Catch Me If You Can (2002, Steven Spielberg)

Publié le par GouxMathieu

   Fut un temps, cela semble antique !, où je dévorais les DVD sans même y penser. Avant leur disparition, ils étaient peu chers, tout le monde les bradait ; je les achetais au kilo. C'est donc par hasard que je découvris Catch Me If You Can, historiette sans doute médiocre dans la filmographie des concerné·e·s, mais plaisir sincère me concernant.

 

 

   Je doute effectivement que les grands spécialistes de Steven Spielberg, dont on connaît les hauts faits, retiennent cette pochade parmi ses meilleurs travaux. Il en va de même pour les acteurs principaux, DiCaprio ou Hanks, qui se mettent à cabotiner quand ils prennent un peu trop de plaisir à l'ouvrage ; l'histoire, toute surprenante soit-elle, s'inspire de faits réels, romancés évidemment, d'un faussaire de génie qui dupa les plus grands spécialistes de la fraude bancaire avant de tourner casaque, et de rejoindre les policiers en qualité de consultant.

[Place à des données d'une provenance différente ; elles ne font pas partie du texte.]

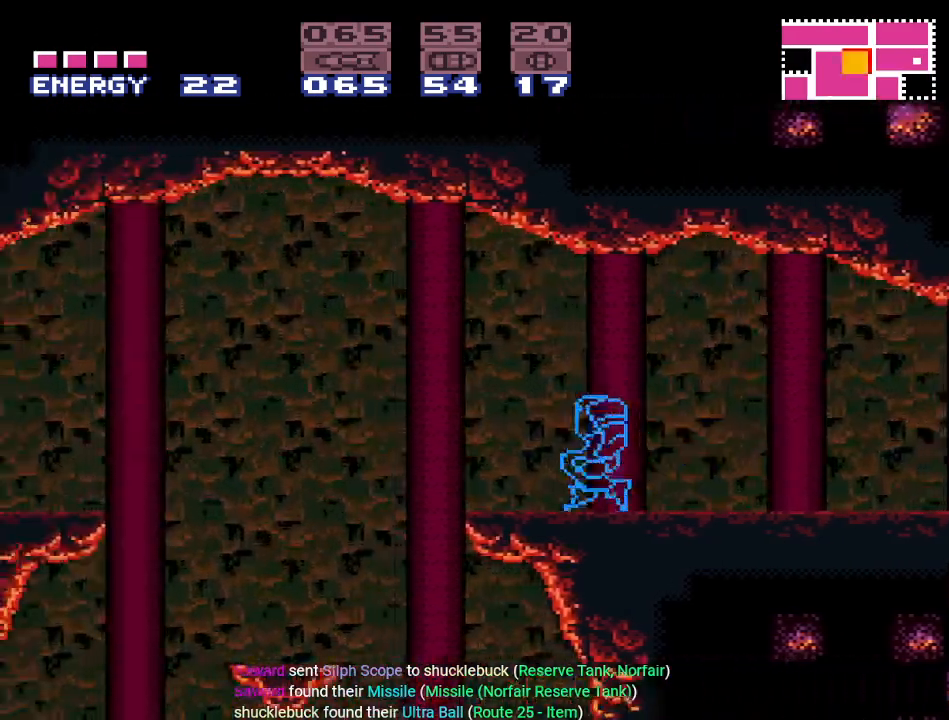
{"buttons": [], "events": [[83, "B", "up"], [267, "DPAD_LEFT", "up"], [267, "Y", "up"]]}
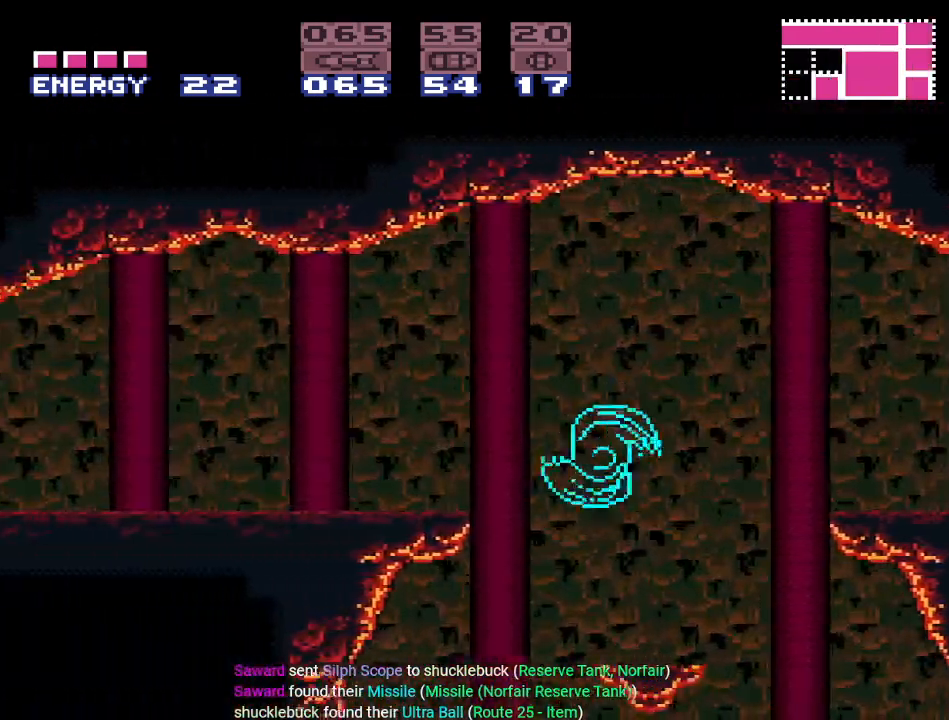
{"buttons": ["A", "L1", "DPAD_RIGHT"], "events": [[134, "DPAD_RIGHT", "down"], [334, "L1", "down"], [384, "A", "down"]]}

   Mais même en ayant dit cela, même en reconnaissant les limites et de l'exercice, et de l'intrigue, et de la réalisation, il y a quelque chose ici qui dès les origines m'aura intensément plu. C'est assez difficile sans doute à décrire, mais tous ces défauts s'équilibrent, s'entre-tirent et se pondèrent pour former une somme ronde et agréable en bouche, comme un bon plat dominical de chez les grands-parents, après la balade apéritive.

   Ce qui me saisit aussi, et sans doute ce qui consolida dès les premiers instants mon amour du film, c'est cette idée de pouvoir devenir qui l'on veut, indépendamment de l'héritage, des diplômes ou de l'argent. J'ai, effectivement, toujours eu du mal avec cette idée de la "découverte du soi", de l'orphelin se révélant être le prince perdu du Royaume des Fées, ou bien la légende prophétisée par un vieux colon d'haruspice. Certes, mes plus grands modèles artistiques, au cinéma ne serait-ce, versent dans ce concept ; mais il me fatigue par son inaccessibilité personnelle.

   Comme nombre sans doute, j'ai caressé cette idée folle de ne pas être le fils de mon père, de ne pas être le fils de ma mère ; qu'un jour, une lettre jaunie me renseigne sur ce que je suis, sur qui je suis ; et que j'aille, sûr de ma légitimité, réclamer mon dû. La réalité hélas, est bien plus terne ; j'étais qui j'étais. Mais autant je ne pouvais changer mon passé, autant l'avenir m'appartenait.

   Je suis issu d'une classe "moyennement basse", peut-on dire ; j'ai eu beaucoup de chance et, à défaut d'avoir un capital foncier, j'ai su acquérir un capital culturel. Une aisance précoce à la lecture, une docilité bienvenue en milieu scolaire, un calme qui confinait à la sérénité m'ont permis d'aller aussi loin que mes bras pouvaient me porter, ce qui était déjà loin, bien plus loin que tout le reste. Je suis de ma famille proche le seul bachelier ; de ma famille étendue, le premier docteur. J'en tire, sans fard, une grande fierté, que je veille à ne pas changer en orgueil.

   Sans vraiment le comprendre, je me suis alors souvent senti proche de Franck Abagnale Jr., ce faussaire délirant. Je n'ai pourtant jamais trompé, trahi ou triché ; je suis tout aussi légitime que d'autres, en ayant eu l'avantage d'être boursier, en ayant pu travailler pour combler le reste, en esquivant les errances de santé et les accidents terribles. Je me sens pourtant, et encore maintenant, parfaitement illégitime, imposteur même. Parfois, cette anxiété s'efface, quand on m'écoute sincèrement comme le spécialiste que je suis devenu ; sinon, elle revient, partout ailleurs.

   Peut-on être glorieux dans l'incertitude, peut-on lever le front devant la probabilité qui aurait dû me détruire, m'empêcher d'aller au-delà ? Je me souviens de ce conseiller d'orientation de troisième qui voulait m'envoyer dans le bâtiment malgré mes résultats excellents, non parce que cela m'intéressait, mais parce que les habits de ma mère et les miens étaient troués.

   Il y a cette malédiction que connaissent les "transfuges de classe", les rescapés, les faussaires. La branloire pérenne, la cavale éternelle, le déséquilibre haletant qui nous fait toujours aller vers l'avant, qui nous fait toujours avancer. Rester immobile, attendre, c'est mourir ; c'est risquer que la police nous rattrape ; c'est laisser à la force des choses le soin de nous ramener dans la case où nous aurions dû rester. C'est sans doute cela que je vis dans ce film ; et c'est sans doute encore pour cela que je l'aime.